■ **Source records**:
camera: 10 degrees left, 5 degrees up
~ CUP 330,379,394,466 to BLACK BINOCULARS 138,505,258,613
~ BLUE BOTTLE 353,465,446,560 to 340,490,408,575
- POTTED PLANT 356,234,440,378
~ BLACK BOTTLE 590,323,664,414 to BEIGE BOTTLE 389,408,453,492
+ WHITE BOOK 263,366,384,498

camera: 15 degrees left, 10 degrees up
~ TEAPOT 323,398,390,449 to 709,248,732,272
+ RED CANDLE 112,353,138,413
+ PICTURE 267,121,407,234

* * *

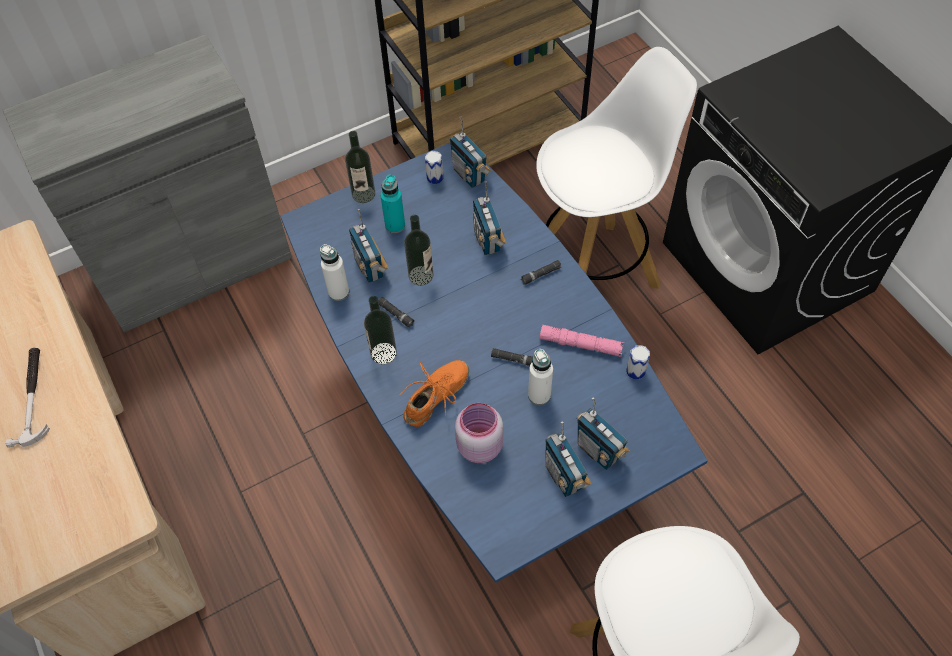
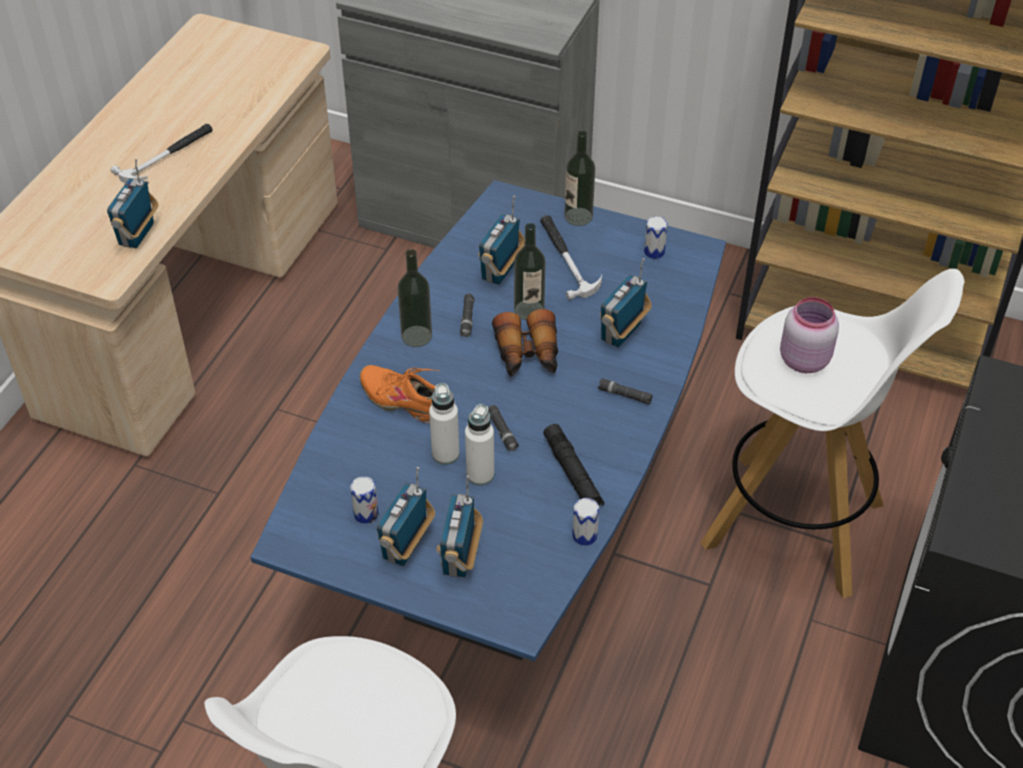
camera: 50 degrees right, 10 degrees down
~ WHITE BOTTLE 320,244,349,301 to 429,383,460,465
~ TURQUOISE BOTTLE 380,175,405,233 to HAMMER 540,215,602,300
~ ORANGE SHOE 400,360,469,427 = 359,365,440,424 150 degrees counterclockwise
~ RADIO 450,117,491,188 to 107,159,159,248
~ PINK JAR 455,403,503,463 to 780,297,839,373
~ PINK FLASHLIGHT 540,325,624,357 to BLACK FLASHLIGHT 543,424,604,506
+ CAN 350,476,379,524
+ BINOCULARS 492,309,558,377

■ **Task directions**: Copy out only the lines of the records above from the one with "353,465,446,560 to 340,490,408,575" through the one with "BEIGE BOTTLE 389,408,453,492", exactly as they stand, both included.

■ **Exercise response**:
~ BLUE BOTTLE 353,465,446,560 to 340,490,408,575
- POTTED PLANT 356,234,440,378
~ BLACK BOTTLE 590,323,664,414 to BEIGE BOTTLE 389,408,453,492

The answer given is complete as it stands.